El cielorraso, tan neutro como las paredes niñas, vuela su levedad sin poder poner los pies en tierra. A veces consigue una caricia, cuando el joven extiende sus brazos para desentumecerse. Insomne como las cerámicas, escucha correr la electricidad, el agua, el gas. Envidia tanto movimiento.
Deportiva, la cintura ubica a Javier en la silla anatómica donde se sienta frente a sus computadoras. Gira para alcanzar informes en carpetas siempre azules. Gira para que las manos vuelvan con un compacto de guitarra, bajo y batería ó de música electrónica ó de baladas brasileñas: depende el trabajo que el Ingeniero en Programación desarrolle. La cabeza de Javier concentra la energía tras sus ojos, conectada a un disc man, a un I Pod, a un celular. Va y viene hacia la empresa donde pagan sus servicios a precio justo. Piensa sin parar. Duerme lo necesario.
Javier se acuesta con su novia en un hotel muy parecido a la casa de sus padres. A veces la cabeza se sorprende con recuerdo violeta: su viejo, Francisco, los dos frente al hotel, el relato de su discreción. La madre de Javier luce tan joven como su chica. Fue la que le dijo: hacé tu vida sin mirar atrás y abrió la puerta. Javier agradece a sus padres la libertad. Deja pasar a Luciana, cierra la puerta de la habitación 318 y desconecta a la cabeza.

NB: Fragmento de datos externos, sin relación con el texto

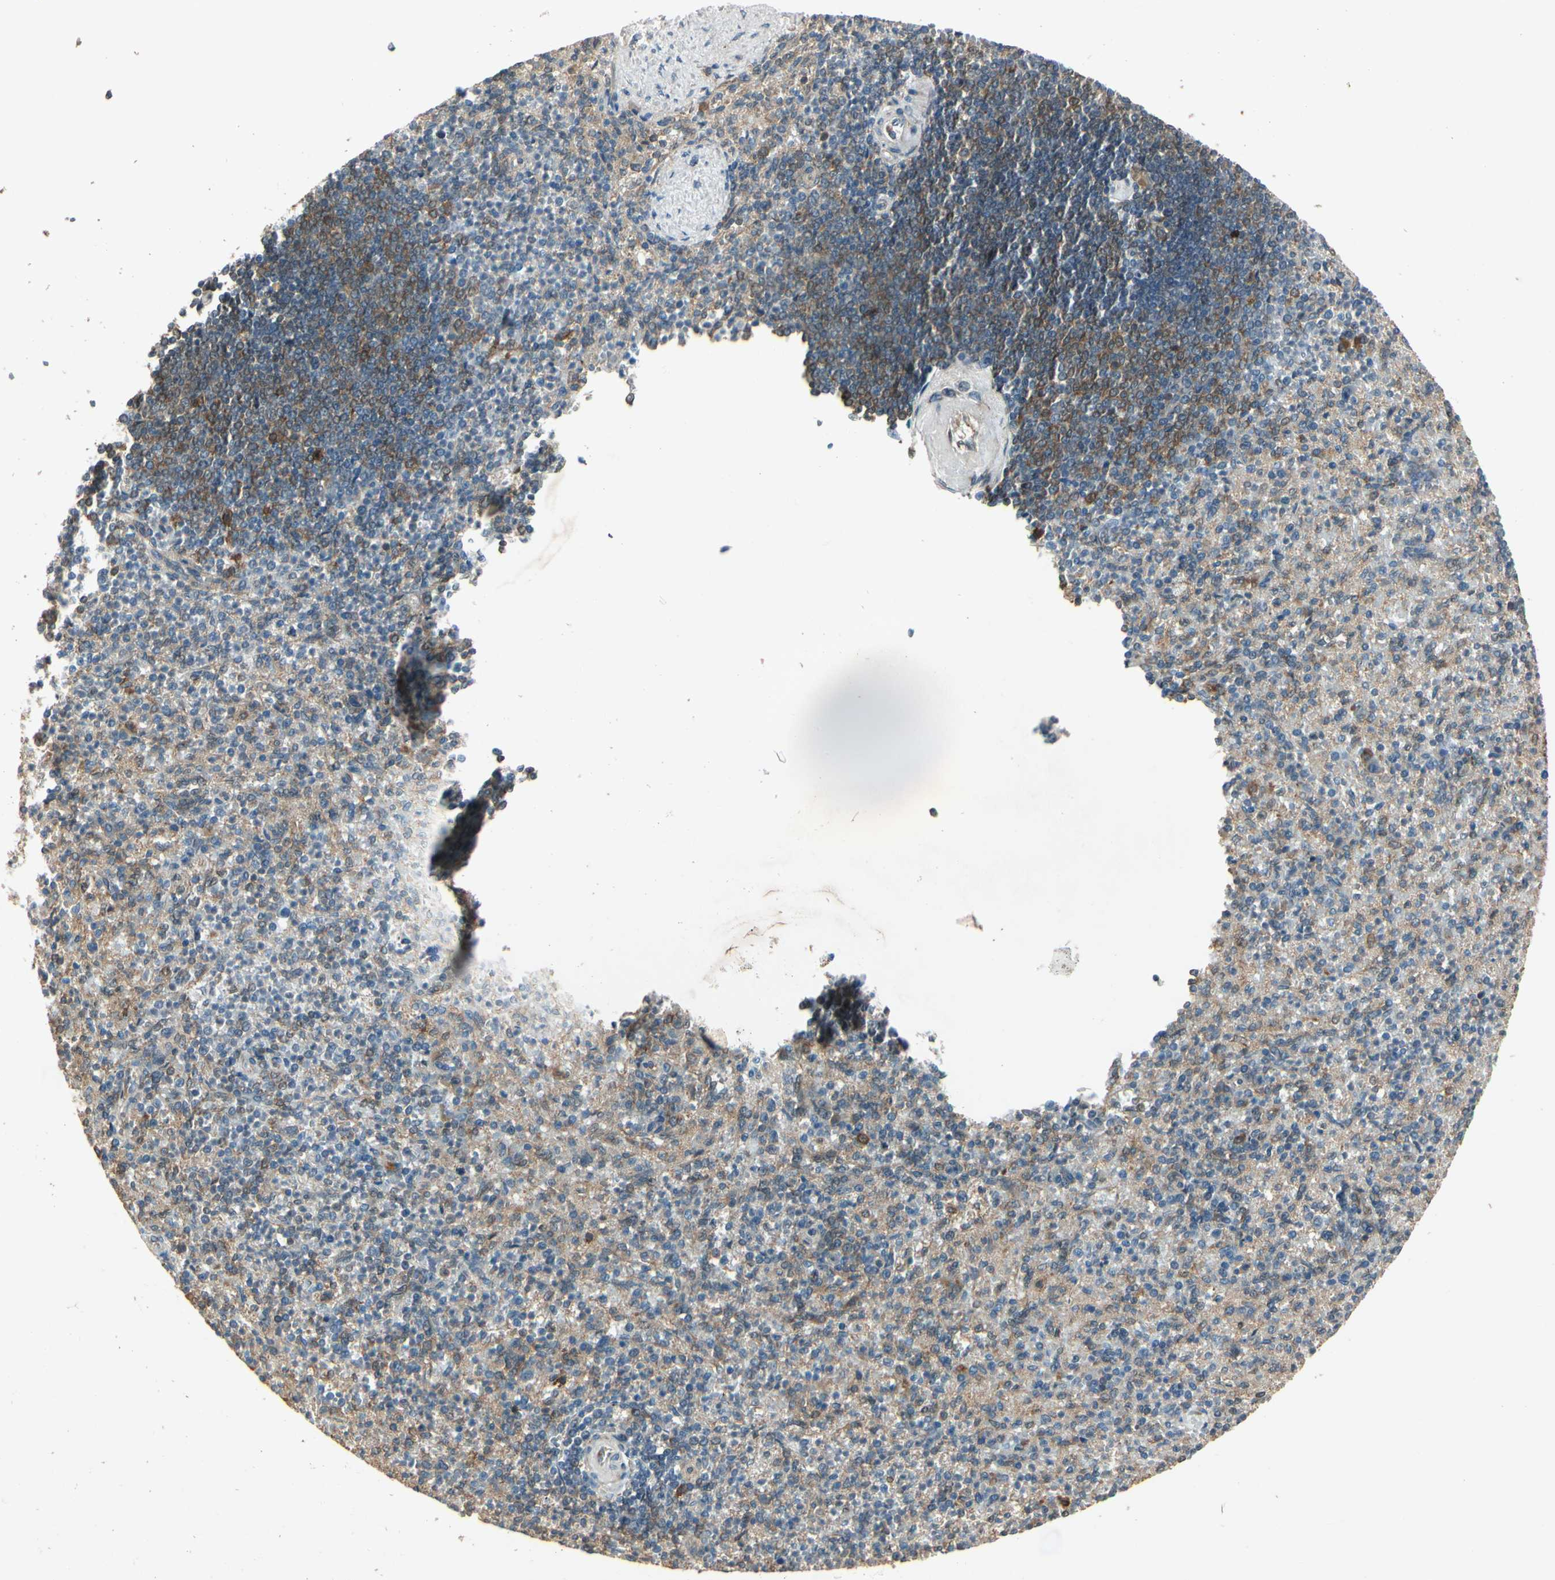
{"staining": {"intensity": "moderate", "quantity": "25%-75%", "location": "cytoplasmic/membranous"}, "tissue": "spleen", "cell_type": "Cells in red pulp", "image_type": "normal", "snomed": [{"axis": "morphology", "description": "Normal tissue, NOS"}, {"axis": "topography", "description": "Spleen"}], "caption": "Protein staining shows moderate cytoplasmic/membranous expression in approximately 25%-75% of cells in red pulp in unremarkable spleen.", "gene": "CCT7", "patient": {"sex": "female", "age": 74}}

El jefe de Javier, un tipo con mandíbula de triunfador, le anunció la llegada de los alemanes hace tres días. Tu trabajo los va a convencer, agregó, pero traé zapatos. Los germanos admiran el cuero lustroso, las suelas nuevas. No dejes de traer zapatos, por una vez. Después quedó la sonrisa muy seca, muy sin gracia, siempre moderna, como las zapatillas de Javier.
Se enciende y vibra violeta el celular programado para despertar a Javier. En cinco minutos el muchacho come una tostada con dulce BC mientras termina de vestirse. Se detiene frente a la puerta. Recuerda una última carpeta para los alemanes. Al agacharse descubre sus Nike con la extrañeza que a veces brinda lo familiar. Todo su cuerpo duda y al fin busca en la parte de abajo del placard con la memoria de su casa paterna. Encuentra la caja de madera, sus manos la abren, sus ojos no entienden. Se pone el calzado que le va justo. Sale a la calle.
Ignora que irá donde quieran sus zapatos.